Coping with emotions
Sometimes emotions can feel great, but sometimes they’re uncomfortable or even painful.
Whether you’re feeling angry, sad, frustrated, lonely, or anxious, it’s important to have some healthy ways to cope with feelings that aren’t so fun.
What are emotions?
Our brain is constantly taking in information about the world around us through our senses. Things we see, hear, touch, etc., all send info to our brainstem (or survival brain).
To process this info, our brainstem is connected to and communicates with our limbic system (or emotional brain). Our emotional brain attaches emotions to the sensory info we receive.

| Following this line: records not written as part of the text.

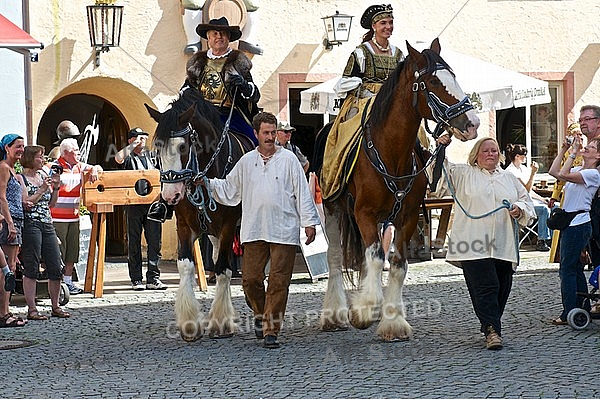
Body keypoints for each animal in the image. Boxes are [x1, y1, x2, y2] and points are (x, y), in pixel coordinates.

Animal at [146, 86, 253, 340]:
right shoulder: (185, 225)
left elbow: (224, 268)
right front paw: (190, 323)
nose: (170, 195)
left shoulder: (228, 226)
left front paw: (221, 322)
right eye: (158, 148)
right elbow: (186, 266)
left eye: (182, 147)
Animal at [322, 39, 480, 342]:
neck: (391, 152)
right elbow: (375, 257)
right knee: (335, 258)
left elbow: (396, 264)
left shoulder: (405, 218)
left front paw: (392, 321)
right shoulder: (364, 213)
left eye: (453, 76)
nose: (472, 124)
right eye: (433, 81)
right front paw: (366, 310)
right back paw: (334, 314)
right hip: (332, 209)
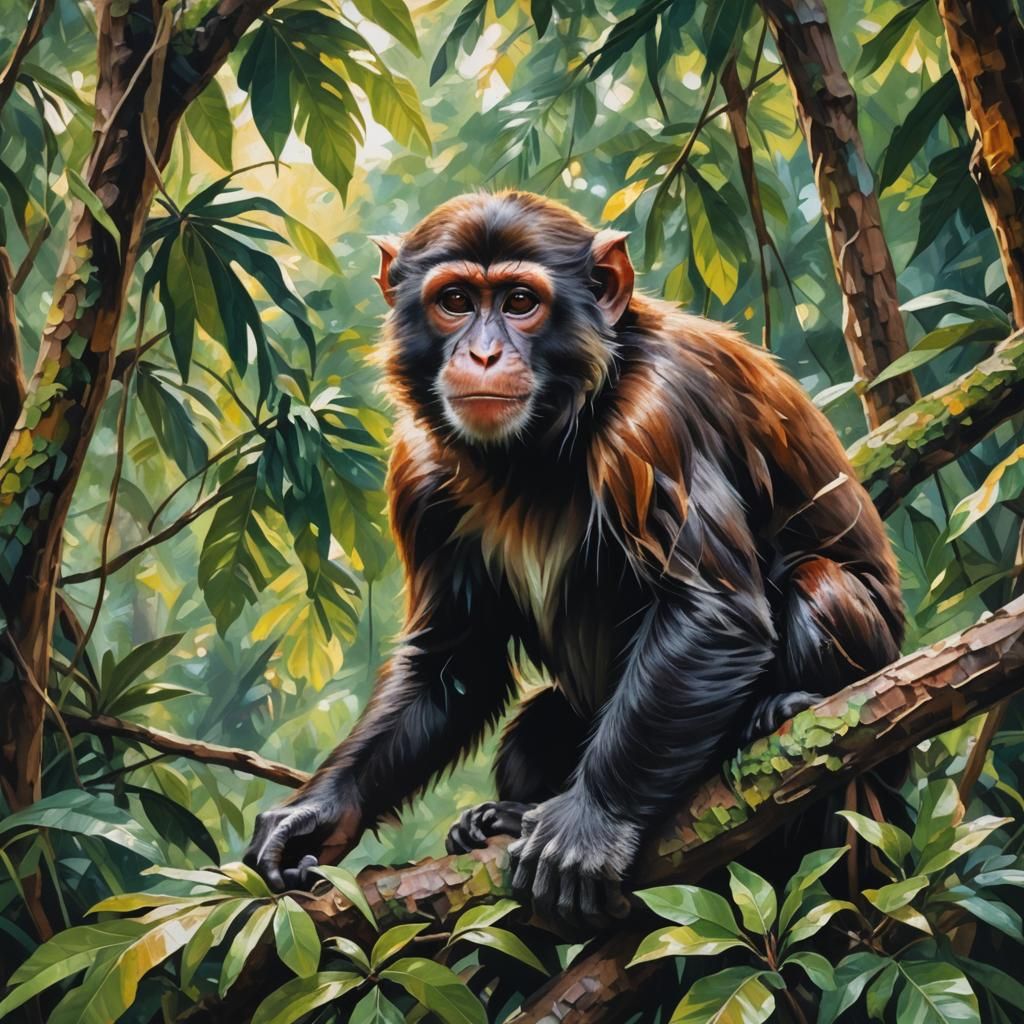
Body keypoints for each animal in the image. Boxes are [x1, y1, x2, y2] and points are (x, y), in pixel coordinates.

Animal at [244, 190, 903, 928]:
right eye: (455, 301)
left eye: (520, 301)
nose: (482, 352)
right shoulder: (417, 466)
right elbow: (453, 660)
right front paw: (317, 812)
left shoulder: (657, 418)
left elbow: (710, 612)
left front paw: (589, 825)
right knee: (530, 732)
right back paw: (504, 816)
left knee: (822, 586)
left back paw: (784, 709)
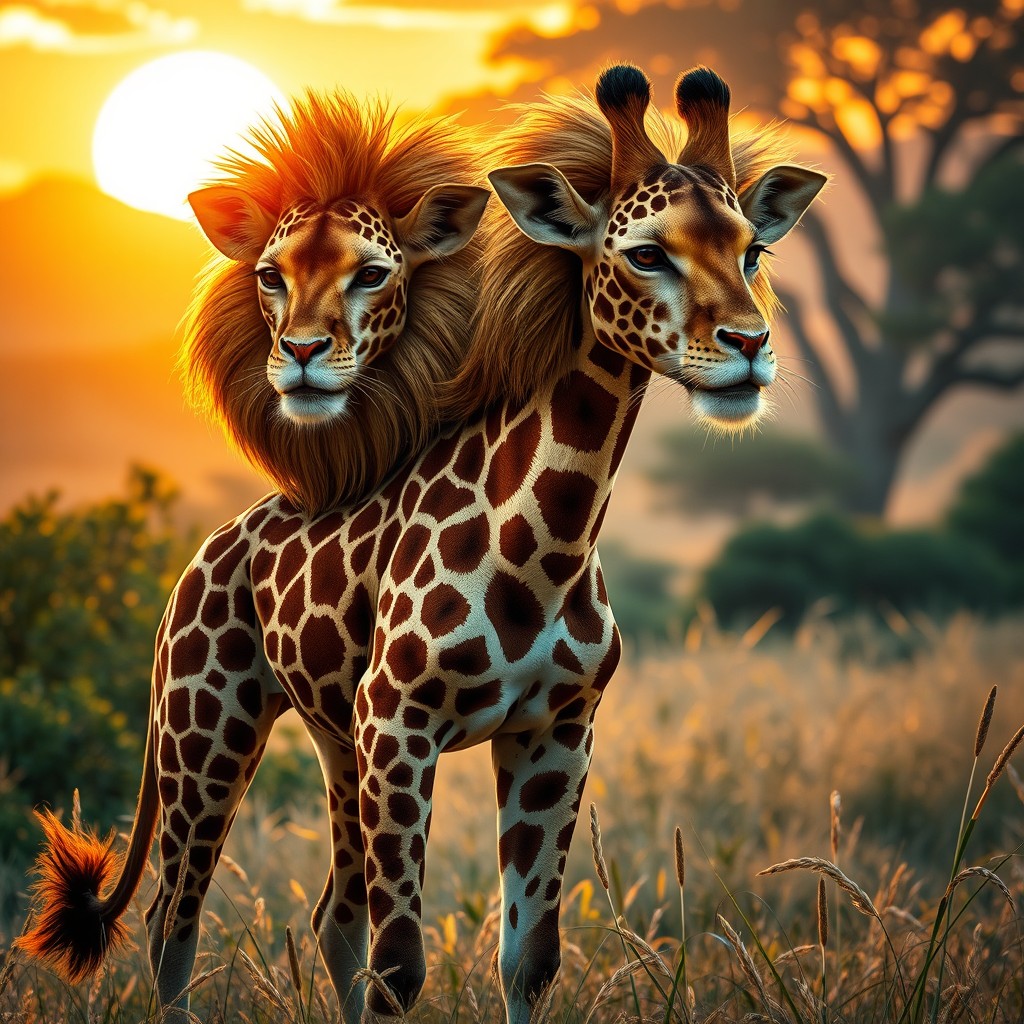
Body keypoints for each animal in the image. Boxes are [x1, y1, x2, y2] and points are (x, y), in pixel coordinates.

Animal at [21, 65, 826, 1024]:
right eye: (643, 253)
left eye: (752, 251)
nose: (749, 348)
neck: (549, 550)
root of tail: (206, 552)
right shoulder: (402, 723)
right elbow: (401, 967)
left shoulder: (556, 729)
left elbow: (528, 959)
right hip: (208, 726)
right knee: (174, 920)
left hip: (335, 741)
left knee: (332, 917)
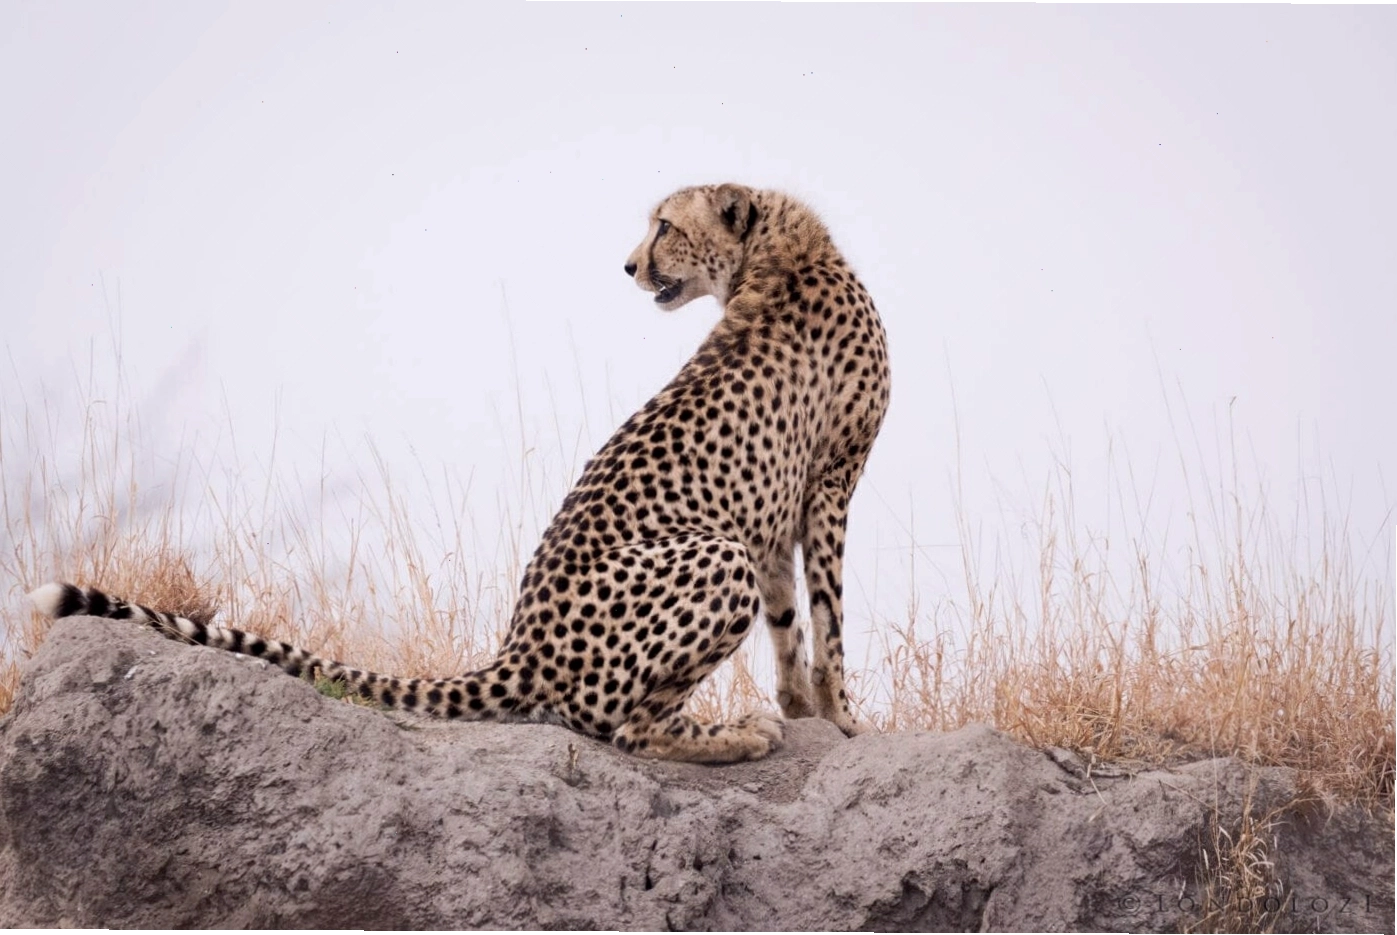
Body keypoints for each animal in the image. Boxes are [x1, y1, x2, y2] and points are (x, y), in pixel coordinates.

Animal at [30, 182, 891, 764]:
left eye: (666, 226)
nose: (628, 265)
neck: (775, 253)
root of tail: (519, 647)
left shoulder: (786, 503)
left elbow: (792, 622)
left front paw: (809, 709)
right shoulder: (831, 482)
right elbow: (829, 615)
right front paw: (843, 717)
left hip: (728, 548)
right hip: (714, 553)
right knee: (618, 723)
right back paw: (732, 735)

Different emotions mean different things
Thinking about emotions
How we interpret emotions – and how we behave – is heavily influenced by what we think about them. This includes our past experiences and our beliefs about ourselves.
There are some different thinking patterns/styles that we can get stuck in – and these thinking patterns can be unhelpful for us. Here are some examples:
- All or nothing thinking. Thinking in extremes with no 'grey area', e.g. "If I don't come first place, then I'm a total loser."
- Only seeing the negatives. Filtering out or minimising the positive or ok bits and only remembering or focusing on the bad bits. E.g. "It's my fault we lost – I missed that goal in soccer!"
- Overgeneralising. Applying one outcome across all situations, e.g. "I never do well at math, I always suck!” (Using words like always, never, all and every).
- Thinking all feelings are true all of the time. E.g. "I feel this way because something bad is going to happen." All emotions are valid, but not all emotions are true.
- Jumping to conclusions. 'Mind reading', e.g. "They think I'm a loser" or 'fortune telling', e.g. "I'm going to make a fool of myself."
- Taking things personally. Blaming yourself for stuff you can't control. E.g. "It's all my fault my friend got in trouble for doing the wrong thing."
- Catastrophising. Blowing things out of proportion or thinking the worst-case scenario. E.g. "If I do badly on this assignment, I will never get my dream job."